(Data entries)
______
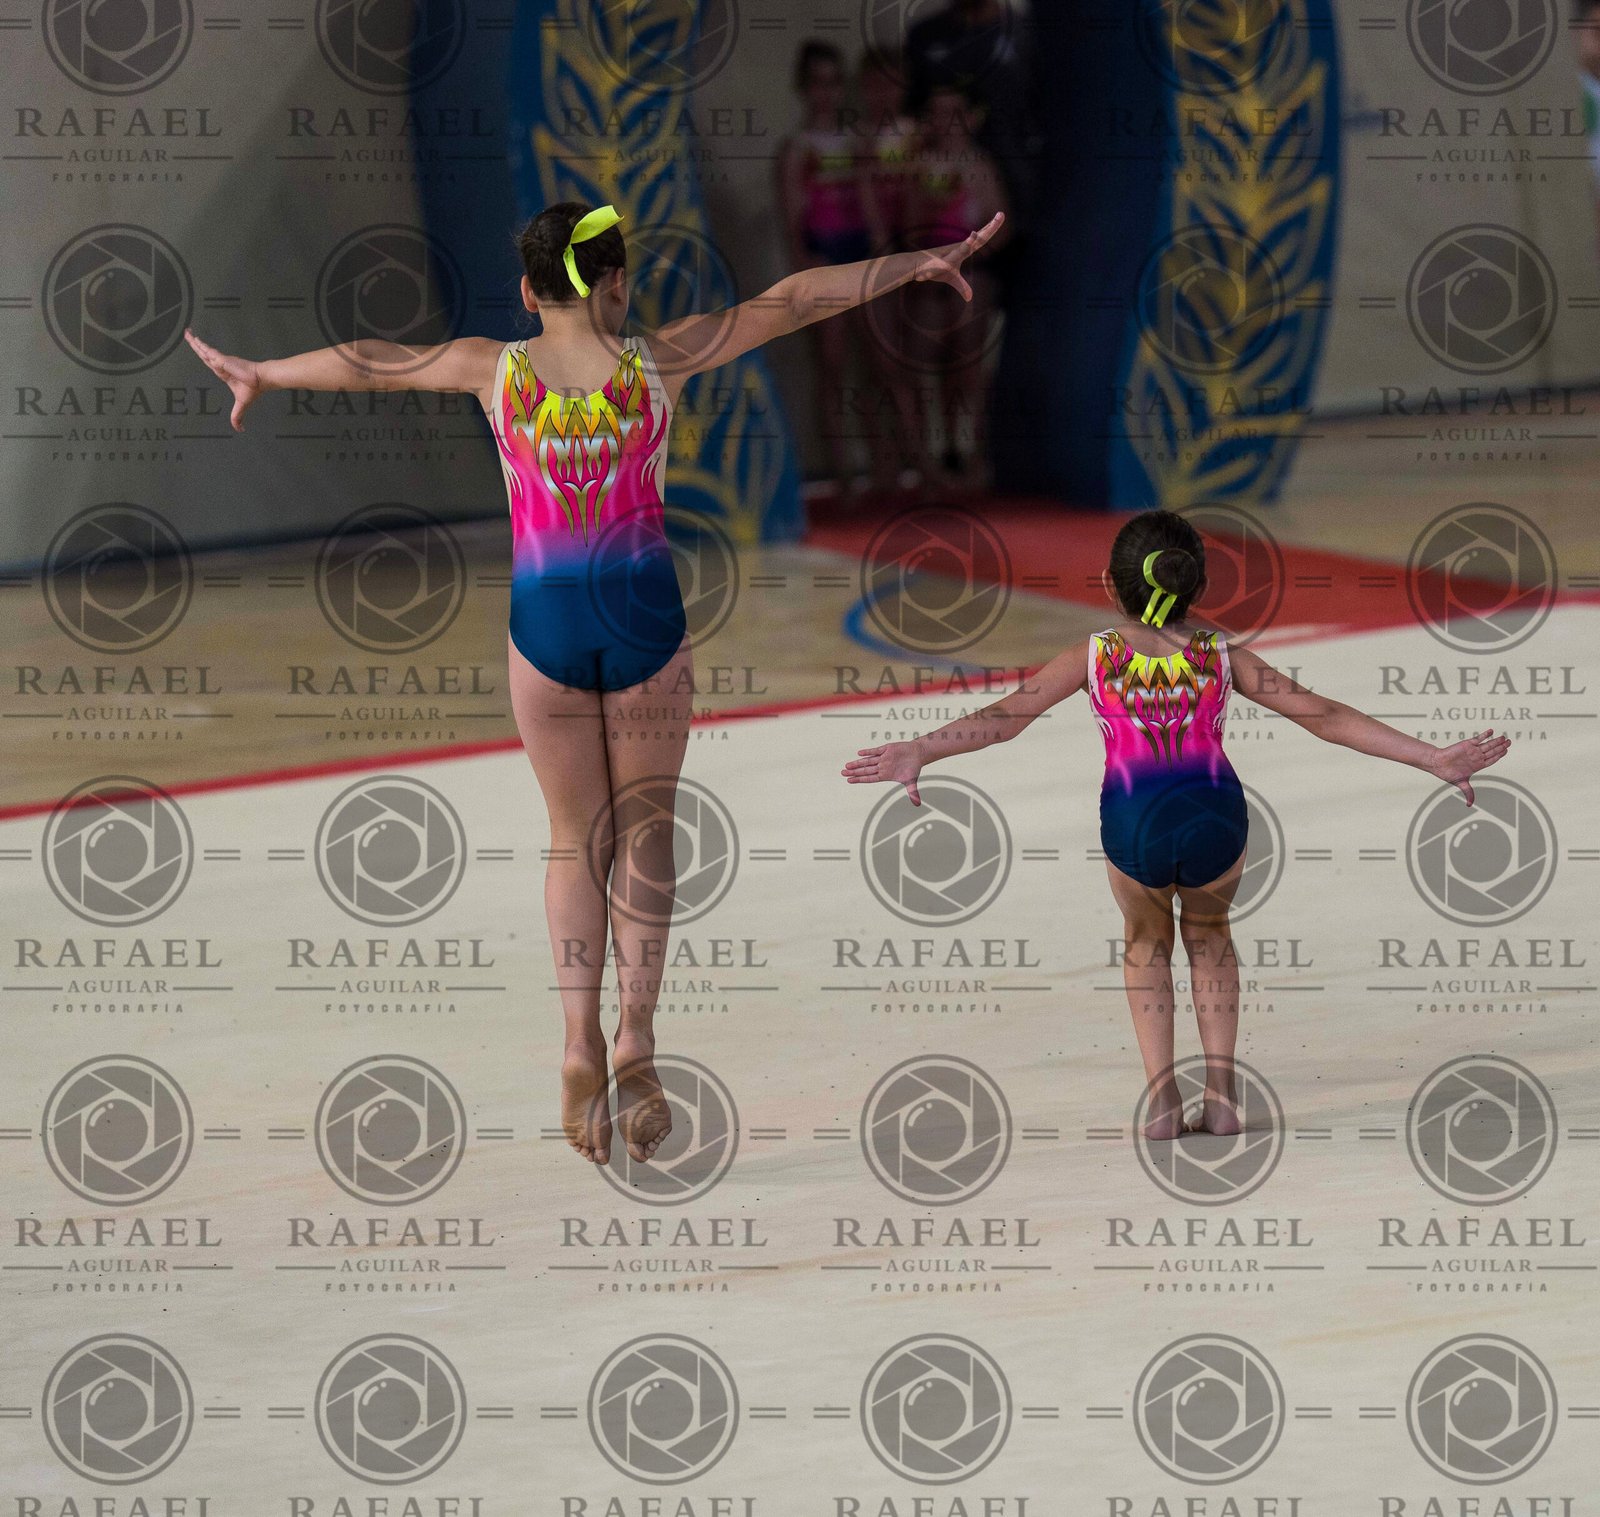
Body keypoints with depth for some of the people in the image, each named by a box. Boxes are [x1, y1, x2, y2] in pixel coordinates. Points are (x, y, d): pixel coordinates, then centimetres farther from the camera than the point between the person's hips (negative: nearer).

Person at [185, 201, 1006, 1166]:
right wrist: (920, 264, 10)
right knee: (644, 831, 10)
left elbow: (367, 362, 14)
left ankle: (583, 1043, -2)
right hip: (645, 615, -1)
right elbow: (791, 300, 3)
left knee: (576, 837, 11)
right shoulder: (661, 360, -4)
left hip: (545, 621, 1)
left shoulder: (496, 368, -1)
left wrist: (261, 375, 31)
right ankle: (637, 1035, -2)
______
> **DIRECTIONS**: Starting at the line containing "right elbow: (791, 300, 3)" and going through the end of the records, write those lines out again with "shoulder" renamed to "shoulder joint" and everything else left the same.

> **EXERCISE ANSWER**:
right elbow: (791, 300, 3)
left knee: (576, 837, 11)
right shoulder joint: (661, 360, -4)
left hip: (545, 621, 1)
left shoulder joint: (496, 368, -1)
left wrist: (261, 375, 31)
right ankle: (637, 1035, -2)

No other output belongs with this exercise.